Extrait de l'œuvre
Le deuil d'un fils
Dans "Le Livre de ma mère", Albert Cohen rend hommage à sa mère, qui vient de décéder.
Dans ma chambre, me voici, un de l'humaine nation, scandalisé par l'universelle mort, stérilement interrogeant. Me voici, sans cesse demandant ma mère, la demandant à Rien. Me voici, l'homme nu, abandonné, stupéfait, un homme pâle qui veut comprendre, me voici, transpirant et respirant avec peine car je n'y comprends rien à mon humaine aventure, ayant mal dans cette respiration difficile mais qui veut tristement continuer et qui, entre l'inspiration et l'expiration, contient toujours ma mère venant lourdement vers moi. Chaque respiration de moi est une mort qui veut vivre, un désespoir qui fait semblant d'espérer. Me voici, devant la glace, follement dans mon malheur aspirant à quelque bonheur, tristement me grattant de douleur quoique pétrifié, machinalement traînant mes ongles sur ma poitrine nue, souriant et faible devant ma glace où je cherche mon enfance et ma mère, ma glace qui me tient froidement compagnie, et dans laquelle je sais, souriant, que je suis perdu, perdu sans ma mère. Je suis là, devant la glace, fenêtre sur la mort, faisant des nœuds à cette ficelle saisie au hasard et qui me tient compagnie, la tirant, la renouant, la compliquant machinalement, la rompant nerveusement, tout en sueur et bégayant des mots gais pour essayer de vivre. O fil rompu de mon destin. Devant cette glace que j'interroge, je ne peux pas comprendre que ma mère ne soit plus, puisqu'elle a été.

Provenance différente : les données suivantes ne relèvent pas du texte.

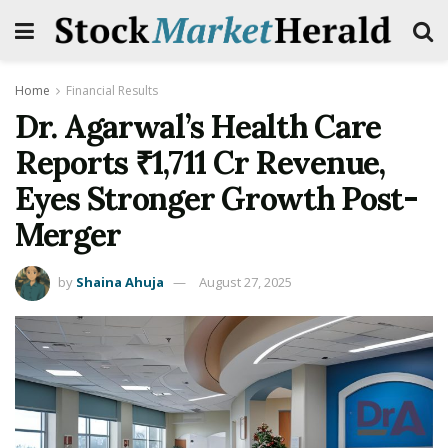
Home
Financial Results
Dr. Agarwal’s Health Care
Reports ₹1,711 Cr Revenue,
Eyes Stronger Growth Post-
Merger
by
Shaina Ahuja
August 27, 2025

Elle est venue, elle n'y a rien compris, elle est partie. Après avoir été elle-même irremplaçablement, elle a disparu, pourquoi, mais pourquoi ? Pauvres humains que nous sommes, qui allons du toujours qui nous a déposés dans notre berceau au toujours qui viendra après notre tombe.
Albert Cohen, "Le Livre de ma mère", Éditions Gallimard, 1954, Folio n° 561, p. 149-150.